▸ Consigne 1:
Réécrivez sous forme de liste JSON de chaînes, une par ligne et sans les lignes vides, les lignes des données recueillies allant du début de ces données jusqu'à la ligne contenant "cherche des symétries, des", incluse. Laissez les images de côté dans votre réponse.

▸ Extrait du document:
AUTOCÉPHALES (ÉGLISES)

AUTOCÉPHALES (ÉGLISES)
AUTOCÉPHALES (ÉGLISES)

AUTOCÉPHALES ÉGLISES

L’autocéphalie (du grec autoképhalos , «qui est sa propre tête») est le régime canonique qui règle les rapports institutionnels existant entre les diverses Églises sœurs dont se compose l’Église orthodoxe. Deux traits caractérisent ce régime: le refus d’une primauté de juridiction qui s’étendrait à l’Église universelle et la détermination autonome de la vie des Églises à l’échelon national. Les Églises autocéphales ne se reconnaissent donc pas de chef commun visible, le Christ seul étant leur chef invisible.

Données recueillies:
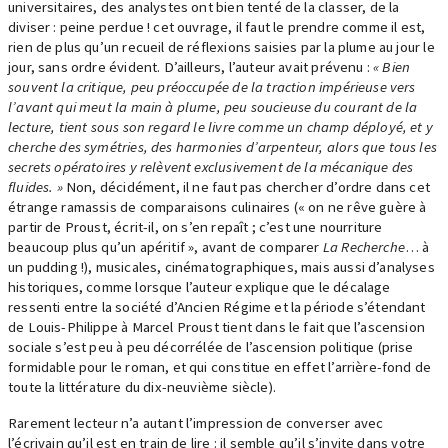
universitaires, des analystes ont bien tenté de la classer, de la
diviser : peine perdue ! cet ouvrage, il faut le prendre comme il est,
rien de plus qu’un recueil de réflexions saisies par la plume au jour le
jour, sans ordre évident. D’ailleurs, l’auteur avait prévenu :
« Bien
souvent la critique, peu préoccupée de la traction impérieuse vers
l’avant qui meut la main à plume, peu soucieuse du courant de la
lecture, tient sous son regard le livre comme un champ déployé, et y
cherche des symétries, des harmonies d’arpenteur, alors que tous les
secrets opératoires y relèvent exclusivement de la mécanique des
fluides. »
Non, décidément, il ne faut pas chercher d’ordre dans cet
étrange ramassis de comparaisons culinaires (« on ne rêve guère à
partir de Proust, écrit-il, on s’en repaît ; c’est une nourriture
beaucoup plus qu’un apéritif », avant de comparer
La Recherche
… à
un pudding !), musicales, cinématographiques, mais aussi d’analyses
historiques, comme lorsque l’auteur explique que le décalage
ressenti entre la société d’Ancien Régime et la période s’étendant
de Louis-Philippe à Marcel Proust tient dans le fait que l’ascension
sociale s’est peu à peu décorrélée de l’ascension politique (prise
formidable pour le roman, et qui constitue en effet l’arrière-fond de
toute la littérature du dix-neuvième siècle).
Rarement lecteur n’a autant l’impression de converser avec
l’écrivain qu’il est en train de lire : il semble qu’il s’invite dans votre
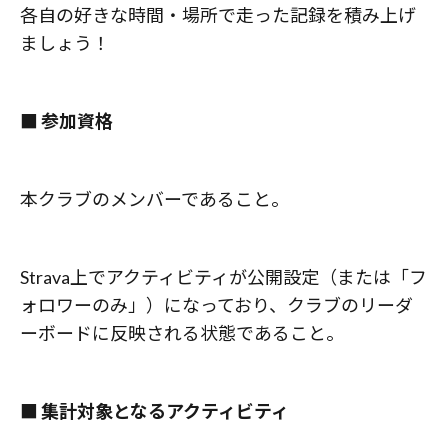
各自の好きな時間・場所で走った記録を積み上げ
ましょう！
■ 参加資格
本クラブのメンバーであること。
Strava上でアクティビティが公開設定（または「フ
ォロワーのみ」）になっており、クラブのリーダ
ーボードに反映される状態であること。
■ 集計対象となるアクティビティ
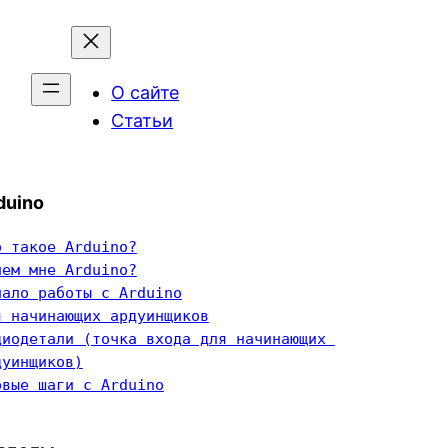
О сайте
Статьи
duino
о такое Arduino?
чем мне Arduino?
чало работы с Arduino
я начинающих ардуинщиков
диодетали (точка входа для начинающих 
дуинщиков)
рвые шаги с Arduino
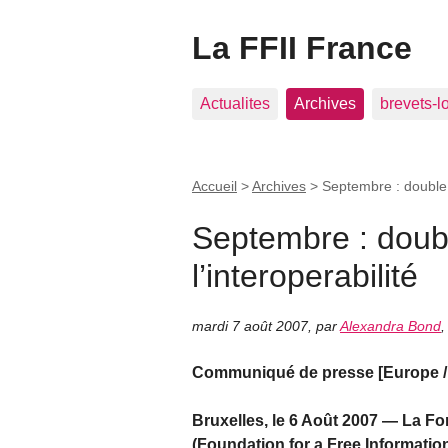
La FFII France
Actualites
Archives
brevets-l
Accueil
>
Archives
>
Septembre : double o
Septembre : doubl
l’interoperabilité
mardi 7 août 2007
,
par
Alexandra Bond
Communiqué de presse [Europe / 
Bruxelles, le 6 Août 2007 — La Fon
(Foundation for a Free Information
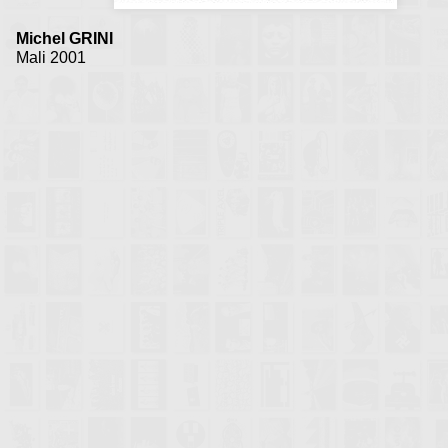
Michel GRINI
Mali 2001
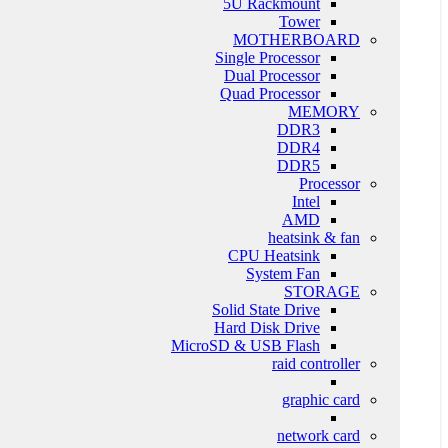
5U Rackmount
Tower
MOTHERBOARD
Single Processor
Dual Processor
Quad Processor
MEMORY
DDR3
DDR4
DDR5
Processor
Intel
AMD
heatsink & fan
CPU Heatsink
System Fan
STORAGE
Solid State Drive
Hard Disk Drive
MicroSD & USB Flash
raid controller
graphic card
network card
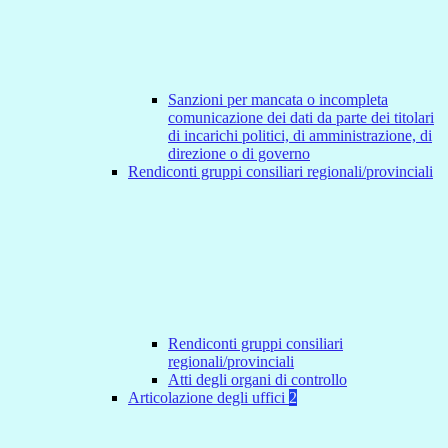
Sanzioni per mancata o incompleta
comunicazione dei dati da parte dei titolari
di incarichi politici, di amministrazione, di
direzione o di governo
Rendiconti gruppi consiliari regionali/provinciali
Rendiconti gruppi consiliari
regionali/provinciali
Atti degli organi di controllo
Articolazione degli uffici
2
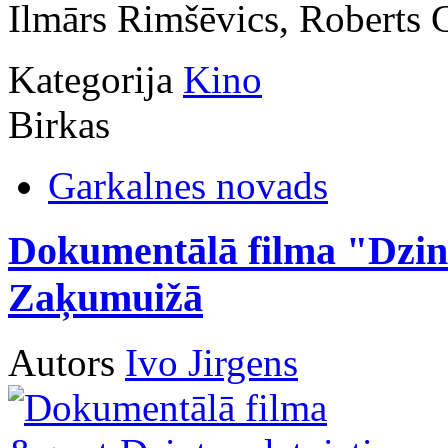
Ilmārs Rimšēvics, Roberts C
Kategorija
Kino
Birkas
Garkalnes novads
Dokumentālā filma "Dzint
Zaķumuižā
Autors
Ivo Jirgens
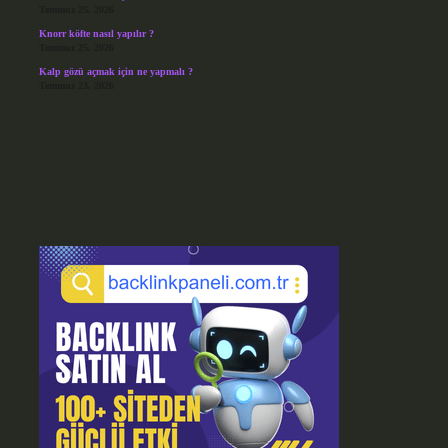
Temmuz 25, 2026
Knorr köfte nasıl yapılır ?
Temmuz 25, 2026
Kalp gözü açmak için ne yapmalı ?
Temmuz 23, 2026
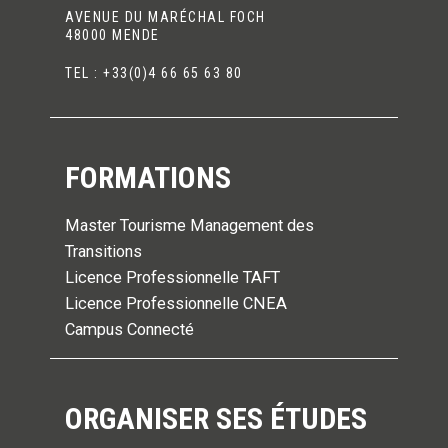
AVENUE DU MARÉCHAL FOCH
48000 MENDE
TEL : +33(0)4 66 65 63 80
FORMATIONS
Master Tourisme Management des
Transitions
Licence Professionnelle TAFT
Licence Professionnelle CNEA
Campus Connecté
ORGANISER SES ÉTUDES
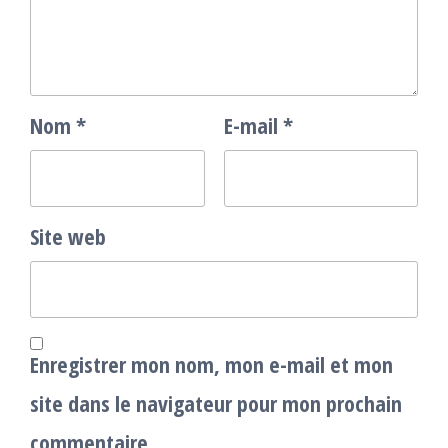
Nom
*
E-mail
*
Site web
Enregistrer mon nom, mon e-mail et mon
site dans le navigateur pour mon prochain
commentaire.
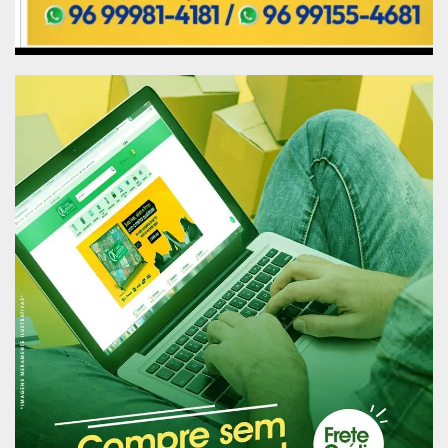
contribuir para o combate à pobreza e ao
desemprego?”, questionou.
Fonte: Agência Senado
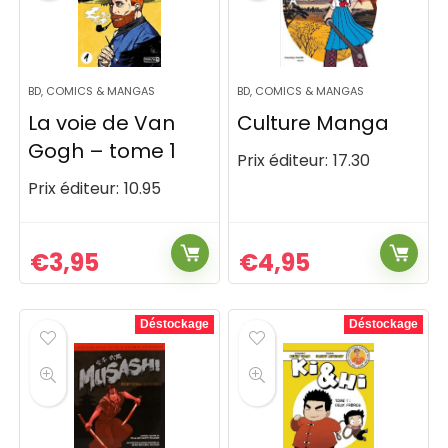
BD, COMICS & MANGAS
BD, COMICS & MANGAS
La voie de Van
Culture Manga
Gogh – tome 1
Prix éditeur:
17.30
Prix éditeur:
10.95
€
3,95
€
4,95
Déstockage
Déstockage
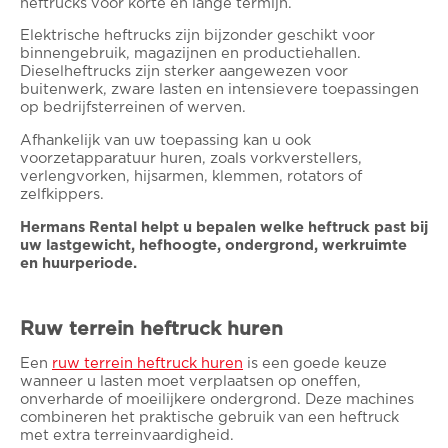
heftrucks voor korte en lange termijn.
Elektrische heftrucks zijn bijzonder geschikt voor
binnengebruik, magazijnen en productiehallen.
Dieselheftrucks zijn sterker aangewezen voor
buitenwerk, zware lasten en intensievere toepassingen
op bedrijfsterreinen of werven.
Afhankelijk van uw toepassing kan u ook
voorzetapparatuur huren, zoals vorkverstellers,
verlengvorken, hijsarmen, klemmen, rotators of
zelfkippers.
Hermans Rental helpt u bepalen welke heftruck past bij
uw lastgewicht, hefhoogte, ondergrond, werkruimte
en huurperiode.
Ruw terrein heftruck huren
Een
ruw terrein heftruck huren
is een goede keuze
wanneer u lasten moet verplaatsen op oneffen,
onverharde of moeilijkere ondergrond. Deze machines
combineren het praktische gebruik van een heftruck
met extra terreinvaardigheid.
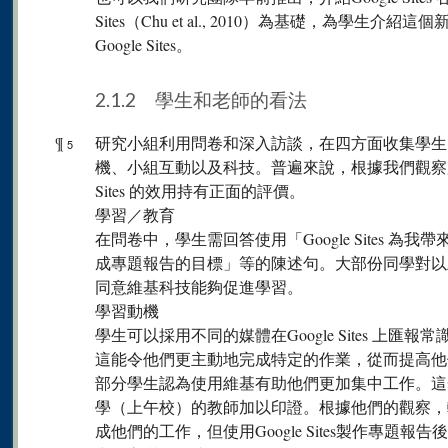
Sites（Chu et al., 2010）為基礎，為學
Google Sites。
2.1.2 學生和老師的看法
¶
研究小組利用問卷和深入訪談，在四方面收集學生
5
機、小組互動以及科技。普遍來說，根據我們觀察所
Sites 的效用持有正面的評價。
學習／教育
在問卷中，學生需回答使用「Google Sites 為我帶來
成專題報告的目標」等的陳述句。大部份同學對以
同意維基科技能夠促進學習。
學習動機
學生可以採用不同的媒體在Google Sites 上
這能令他們更主動地完成特定的作業，從而提高他
部分學生認為使用維基有助他們更加集中工作。這
學（上午校）的教師加以印證。根據他們的觀察，
成他們的工作，但使用Google Sites製作專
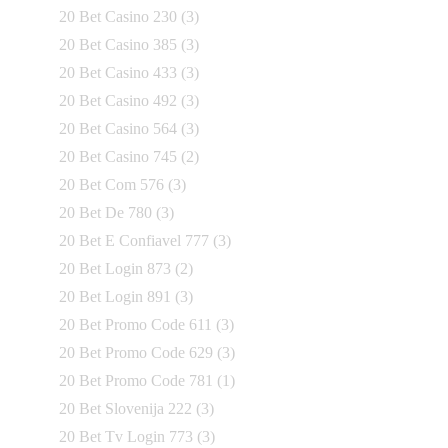
20 Bet Casino 230
(3)
20 Bet Casino 385
(3)
20 Bet Casino 433
(3)
20 Bet Casino 492
(3)
20 Bet Casino 564
(3)
20 Bet Casino 745
(2)
20 Bet Com 576
(3)
20 Bet De 780
(3)
20 Bet E Confiavel 777
(3)
20 Bet Login 873
(2)
20 Bet Login 891
(3)
20 Bet Promo Code 611
(3)
20 Bet Promo Code 629
(3)
20 Bet Promo Code 781
(1)
20 Bet Slovenija 222
(3)
20 Bet Tv Login 773
(3)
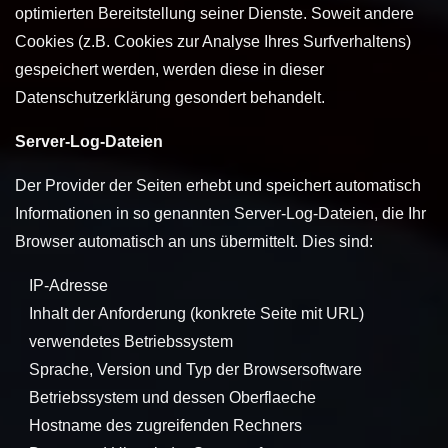
optimierten Bereitstellung seiner Dienste. Soweit andere
Cookies (z.B. Cookies zur Analyse Ihres Surfverhaltens)
gespeichert werden, werden diese in dieser
Datenschutzerklärung gesondert behandelt.
Server-Log-Dateien
Der Provider der Seiten erhebt und speichert automatisch
Informationen in so genannten Server-Log-Dateien, die Ihr
Browser automatisch an uns übermittelt. Dies sind:
IP-Adresse
Inhalt der Anforderung (konkrete Seite mit URL)
verwendetes Betriebssystem
Sprache, Version und Typ der Browsersoftware
Betriebssystem und dessen Oberflaeche
Hostname des zugreifenden Rechners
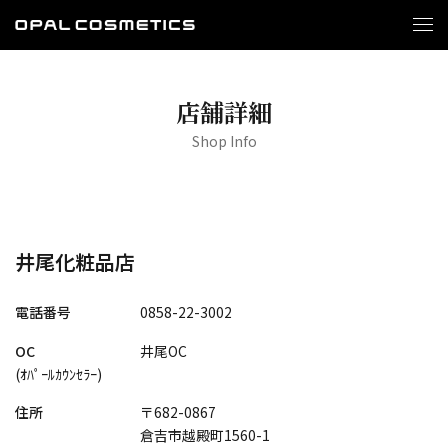
店舗詳細
Shop Info
井尾化粧品店
電話番号
0858-22-3002
OC
井尾OC
(ｵﾊﾟｰﾙｶｳﾝｾﾗｰ)
住所
〒682-0867
倉吉市越殿町1560-1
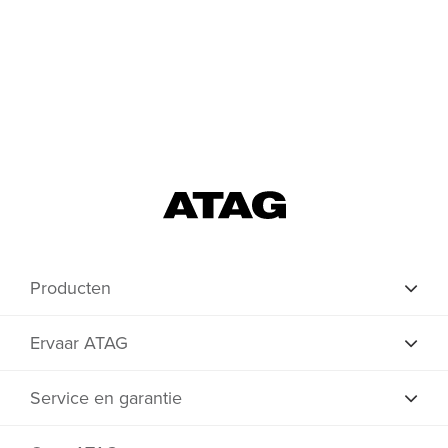
Producten
Ervaar ATAG
Service en garantie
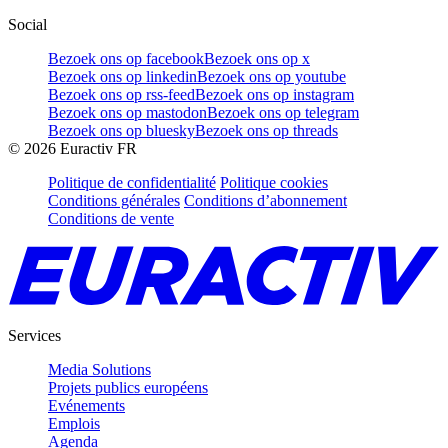
Social
Bezoek ons op facebook
Bezoek ons op x
Bezoek ons op linkedin
Bezoek ons op youtube
Bezoek ons op rss-feed
Bezoek ons op instagram
Bezoek ons op mastodon
Bezoek ons op telegram
Bezoek ons op bluesky
Bezoek ons op threads
©
2026
Euractiv FR
Politique de confidentialité
Politique cookies
Conditions générales
Conditions d’abonnement
Conditions de vente
Services
Media Solutions
Projets publics européens
Evénements
Emplois
Agenda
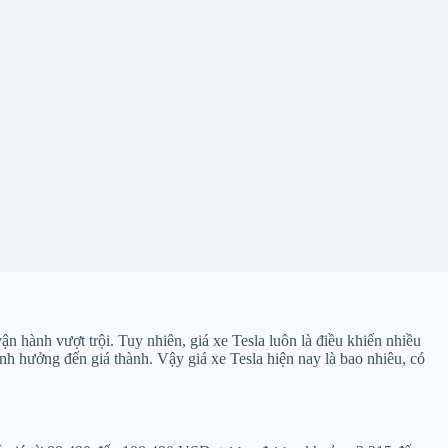
ận hành vượt trội. Tuy nhiên, giá xe Tesla luôn là điều khiến nhiều
nh hưởng đến giá thành. Vậy giá xe Tesla hiện nay là bao nhiêu, có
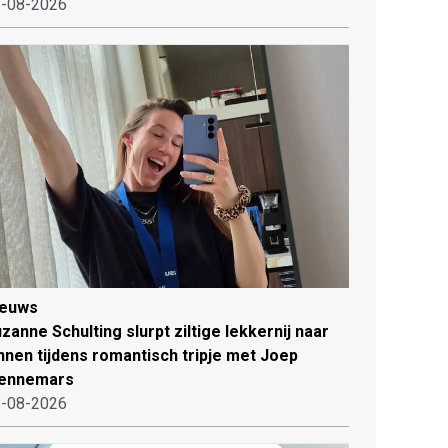
-08-2026
ieuws
zanne Schulting slurpt ziltige lekkernij naar
nnen tijdens romantisch tripje met Joep
ennemars
-08-2026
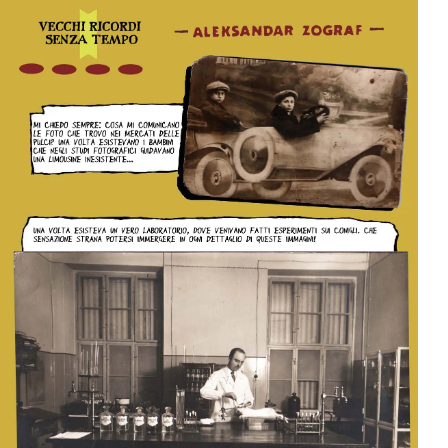
per:
Newsletter
Ita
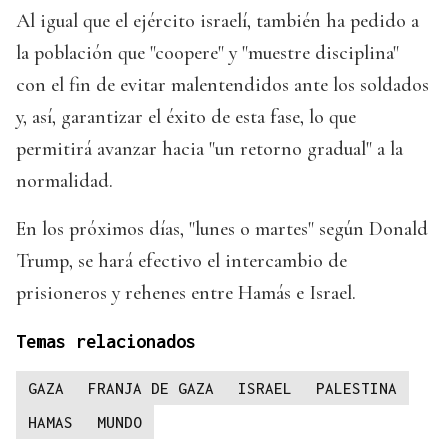
Al igual que el ejército israelí, también ha pedido a
la población que "coopere" y "muestre disciplina"
con el fin de evitar malentendidos ante los soldados
y, así, garantizar el éxito de esta fase, lo que
permitirá avanzar hacia "un retorno gradual" a la
normalidad.
En los próximos días, "lunes o martes" según Donald
Trump, se hará efectivo el intercambio de
prisioneros y rehenes entre Hamás e Israel.
Temas relacionados
GAZA
FRANJA DE GAZA
ISRAEL
PALESTINA
HAMAS
MUNDO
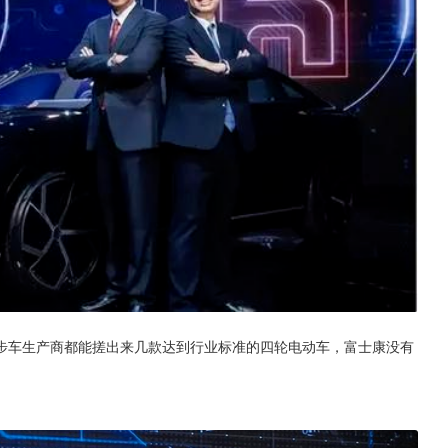
步车生产商都能搓出来几款达到行业标准的四轮电动车，富士康没有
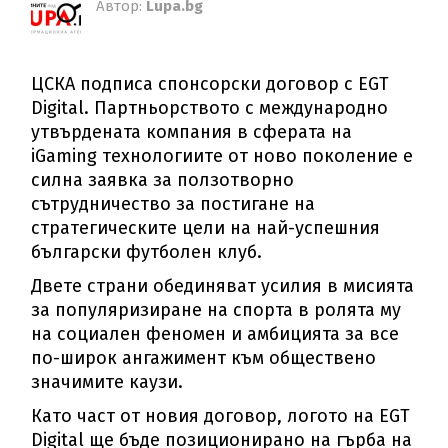
Автор:
Lupa.bg
ЦСКА подписа спонсорски договор с EGT
Digital. Партньорството с международно
утвърдената компания в сферата на
iGaming технологиите от ново поколение е
силна заявка за ползотворно
сътрудничество за постигане на
стратегическите цели на най-успешния
български футболен клуб.
Двете страни обединяват усилия в мисията
за популяризиране на спорта в ролята му
на социален феномен и амбицията за все
по-широк ангажимент към обществено
значимите каузи.
Като част от новия договор, логото на EGT
Digital ще бъде позиционирано на гърба на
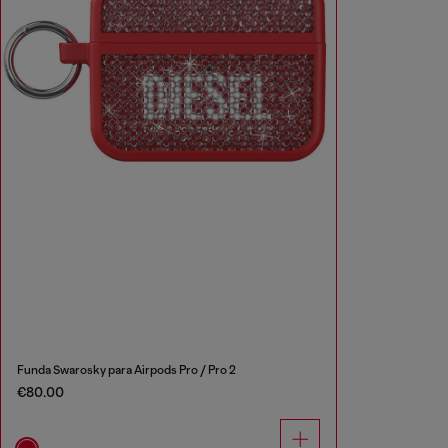
Funda Swarosky para Airpods Pro / Pro 2
€80.00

▸ Consigne 2:
D'après le passage sur l'autocéphalie, pourquoi les Églises autocéphales ne reconnaissent-elles pas de chef commun visible ?

▸ Résultat de l'exercice 1:
[
  "universitaires, des analystes ont bien tenté de la classer, de la",
  "diviser : peine perdue ! cet ouvrage, il faut le prendre comme il est,",
  "rien de plus qu’un recueil de réflexions saisies par la plume au jour le",
  "jour, sans ordre évident. D’ailleurs, l’auteur avait prévenu :",
  "« Bien",
  "souvent la critique, peu préoccupée de la traction impérieuse vers",
  "l’avant qui meut la main à plume, peu soucieuse du courant de la",
  "lecture, tient sous son regard le livre comme un champ déployé, et y",
  "cherche des symétries, des harmonies d’arpenteur, alors que tous les"
]

▸ Résultat de l'exercice 2:
Le régime autocéphale refuse toute primauté de juridiction qui s'étendrait à l'Église universelle. Chaque Église détermine aussi sa vie de façon autonome à l'échelon national. Ces Églises n'ont donc pas de chef commun visible, le Christ seul étant leur chef invisible.